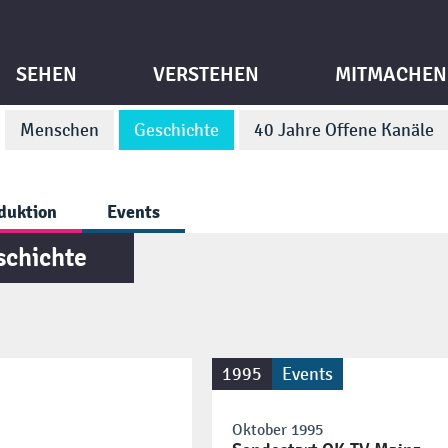
SEHEN
VERSTEHEN
MITMACHEN
Menschen
Geschichte
40 Jahre Offene Kanäle
duktion
Events
schichte
1995
Events
Oktober 1995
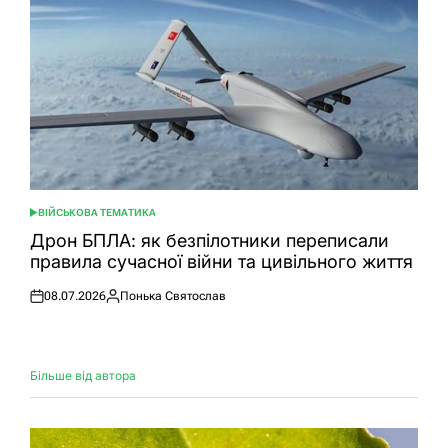
ВІЙСЬКОВА ТЕМАТИКА
ОПУБЛІКУВАТИ
У
Дрон БПЛА: як безпілотники переписали
правила сучасної війни та цивільного життя
08.07.2026
Понька Святослав
Оприлюднено
Опубліковано
Більше від автора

* * * * * * *

Reproduce every line of text from the records above exactly, leaving out the picture markers.

SEHEN
VERSTEHEN
MITMACHEN
Menschen
Geschichte
40 Jahre Offene Kanäle
duktion
Events
schichte
1995
Events
Oktober 1995
ВІЙСЬКОВА ТЕМАТИКА
ОПУБЛІКУВАТИ
У
Дрон БПЛА: як безпілотники переписали
правила сучасної війни та цивільного життя
08.07.2026
Понька Святослав
Оприлюднено
Опубліковано
Більше від автора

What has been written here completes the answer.